Der Faktor gilt unternehmensweit. Bei stark unterschiedlichen Arbeitszeitmodellen empfiehlt es sich, Aufwandspositionen direkt in Stunden zu erfassen, um Rundungsdifferenzen zu vermeiden.
Prüfungspflicht nach Fertigstellung
Aktivieren Sie diese Option, um ein Vier-Augen-Prinzip im Angebotsworkflow zu erzwingen. Der Status Fertig kann dann nicht direkt zum Versand führen; das Angebot wechselt zunächst in den Status In Prüfung und muss von einer berechtigten Person auf Geprüft gesetzt werden, bevor das Dokument erstellt und versendet werden kann.

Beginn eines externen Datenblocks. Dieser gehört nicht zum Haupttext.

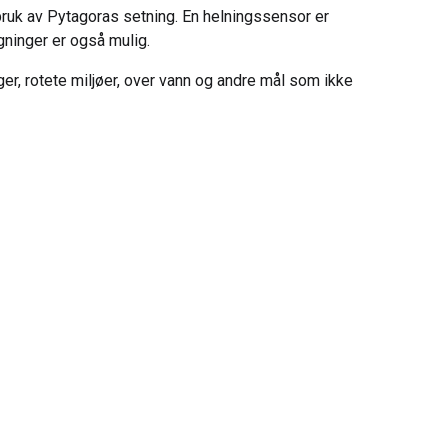
bruk av Pytagoras setning. En helningssensor er
ninger er også mulig.
ger, rotete miljøer, over vann og andre mål som ikke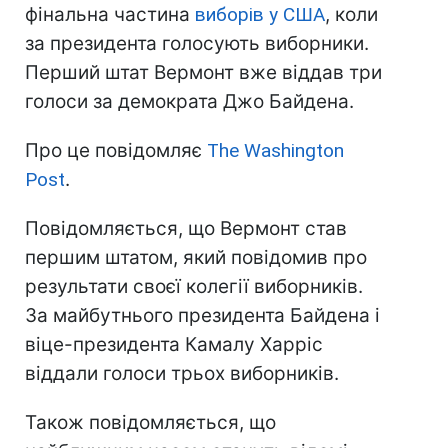
фінальна частина
виборів у США
, коли
за президента голосують виборники.
Перший штат Вермонт вже віддав три
голоси за демократа Джо Байдена.
Про це повідомляє
The Washington
Post
.
Повідомляється, що Вермонт став
першим штатом, який повідомив про
результати своєї колегії виборників.
За майбутнього президента Байдена і
віце-президента Камалу Харріс
віддали голоси трьох виборників.
Також повідомляється, що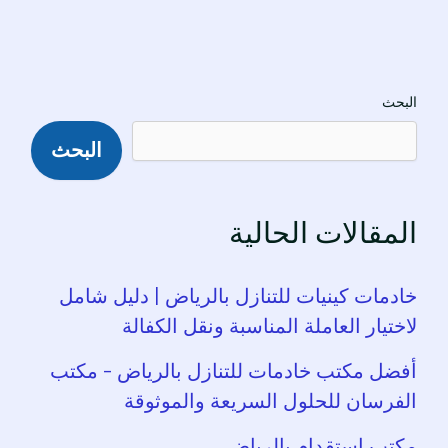
البحث
البحث
المقالات الحالية
خادمات كينيات للتنازل بالرياض | دليل شامل
لاختيار العاملة المناسبة ونقل الكفالة
أفضل مكتب خادمات للتنازل بالرياض – مكتب
الفرسان للحلول السريعة والموثوقة
مكتب استقدام بالرياض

Welche Rollen den Übergang In Prüfung → Geprüft auslösen dürfen, wird in den Workflow-Berechtigungen festgelegt (siehe Artikel Stammdaten – Angebotserstellung).

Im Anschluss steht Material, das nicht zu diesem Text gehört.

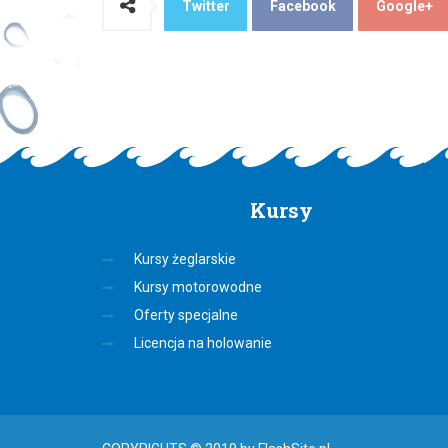
Twitter
Facebook
Google+
Kursy
Kursy żeglarskie
Kursy motorowodne
Oferty specjalne
Licencja na holowanie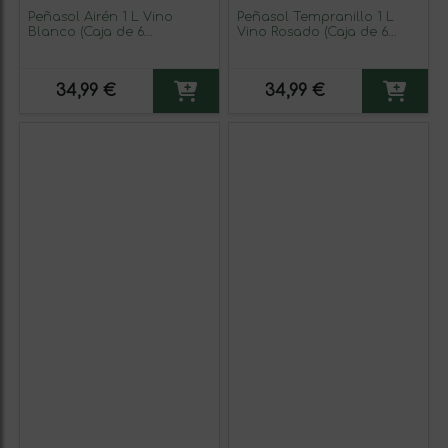
Peñasol Airén 1 L Vino
Peñasol Tempranillo 1 L
Blanco (Caja de 6
Vino Rosado (Caja de 6
unidades)
unidades)
34,99 €
34,99 €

Auftragsbestätigung nach Beauftragung
Aktivieren Sie diese Option, wenn nach Eingang des Auftrags vom Kunden zusätzlich eine Auftragsbestätigung versendet werden soll. Der Status Beauftragt kann dann durch den Übergang Bestätigt ergänzt werden, der die Versendung einer Auftragsbestätigungs-Mail anstößt. Eine entsprechende Mailvorlage wird in den Stammdaten hinterlegt.
Erinnerung an das Nachfassen eines Angebots
Mit aktivem Angebotsmodul steht im Scheduler die Aufgabe Erinnerung an Nachfassen des Angebotes bereit. Sie finden die Aufgabenverwaltung unter Administration > System > Tasks. Aktivieren Sie die Aufgabe und legen Sie den Zeitpunkt relativ zum Gültigkeitsdatum fest – beispielsweise „7 Tage vor Ablauf" oder „3 Tage nach Ablauf". Der Verantwortliche des Angebots erhält dann automatisch eine E-Mail-Erinnerung zum Nachfassen.
Tipp: Eine Erinnerung 5–7 Tage vor Ablauf der Gültigkeit hat sich in der Praxis als wirksamer Vertriebs-Booster bewährt – sie verkürzt Reaktionszeiten und erhöht die Abschlussquote messbar.